Taylor drove onto the promenade. It was virtually deserted at this time of night. He wasn’t going too fast and Henry was about a hundred metres behind him.

Henry had the list of similar killings, all linked by MO, but not by motive — until he had worked it out. Louise Graveson was a lawyer specialising in equal opportunity and racial cases. She had just won a quarter of a million pounds for a black female police officer at an employment tribunal where the allegation had been of sexual and racial abuse by a white male sergeant. Another victim, a black woman councillor from north London, had been a witness at another employment tribunal where a black man had won damages for unfair dismissal on racial grounds. Then there was the police support staff worker, again in London, who had ended the career of a white police inspector who had harassed a black PC. A journalist in the West Midlands who was constantly rubbishing the way in which minority groups were treated by large organisations.

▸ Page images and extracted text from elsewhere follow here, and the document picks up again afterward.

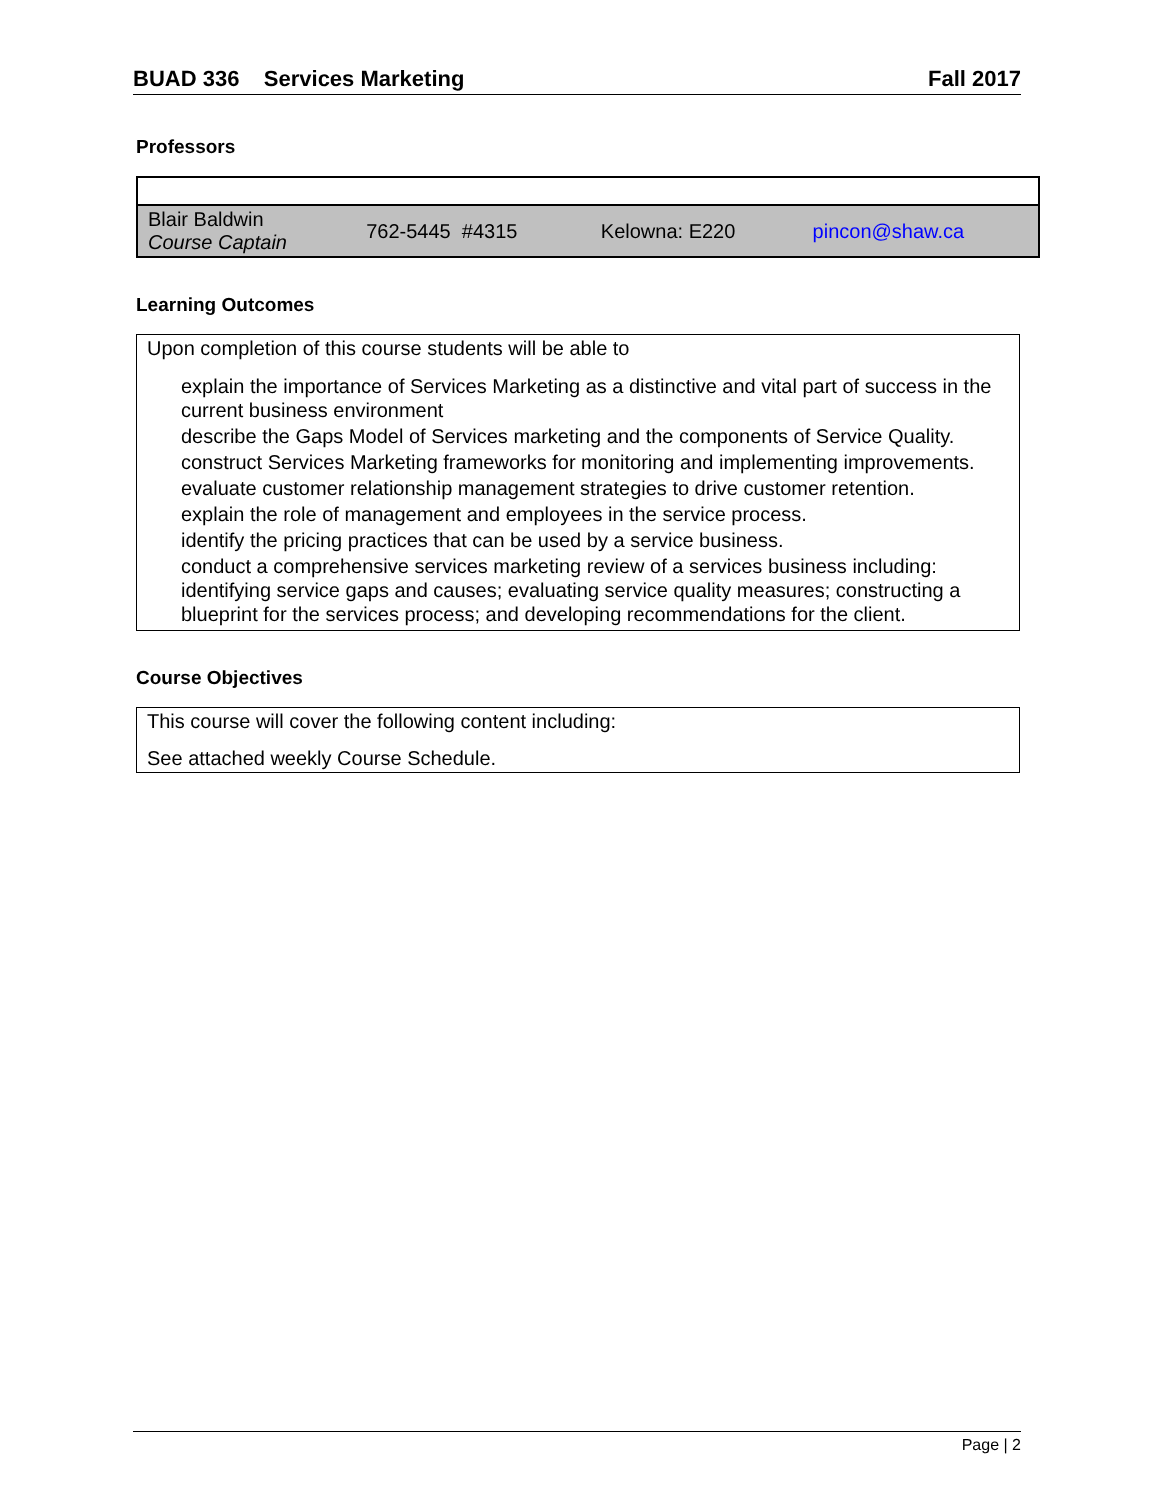BUAD 336 Services Marketing Fall 2017
Professors
| Blair Baldwin Course Captain | 762-5445 #4315 | Kelowna: E220 | pincon@shaw.ca |
Learning Outcomes
Upon completion of this course students will be able to
explain the importance of Services Marketing as a distinctive and vital part of success in the current business environment
describe the Gaps Model of Services marketing and the components of Service Quality.
construct Services Marketing frameworks for monitoring and implementing improvements.
evaluate customer relationship management strategies to drive customer retention.
explain the role of management and employees in the service process.
identify the pricing practices that can be used by a service business.
conduct a comprehensive services marketing review of a services business including: identifying service gaps and causes; evaluating service quality measures; constructing a blueprint for the services process; and developing recommendations for the client.
Course Objectives
This course will cover the following content including:
See attached weekly Course Schedule.
Page | 2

Taylor had been waging an insidious guerrilla-like murder campaign against anyone with the temerity to stand up for the rights of the minority on behalf of Hellfire Dawn.

Taylor speeded up. So did Henry who was desperate to stay with him.

Henry picked up his radio; glancing down at the display he fiddled with the channel button and glancing up, he drove. He locked back onto Blackpool’s radio frequency. ‘Thank God for that,’ he breathed.

‘Inspector Christie to Blackpool. Urgent. In pursuit of a silver Honda Accord being driven by PC John Taylor, who is a murder suspect. No time to explain. Suspect is armed and dangerous. We’re on the prom, north towards Talbot Square. Assistance to stop him please.’

The communications operator was cool despite the shock of hearing what he had just heard. He began to deploy patrols, then stopped and said, ‘PC Taylor, go ahead.’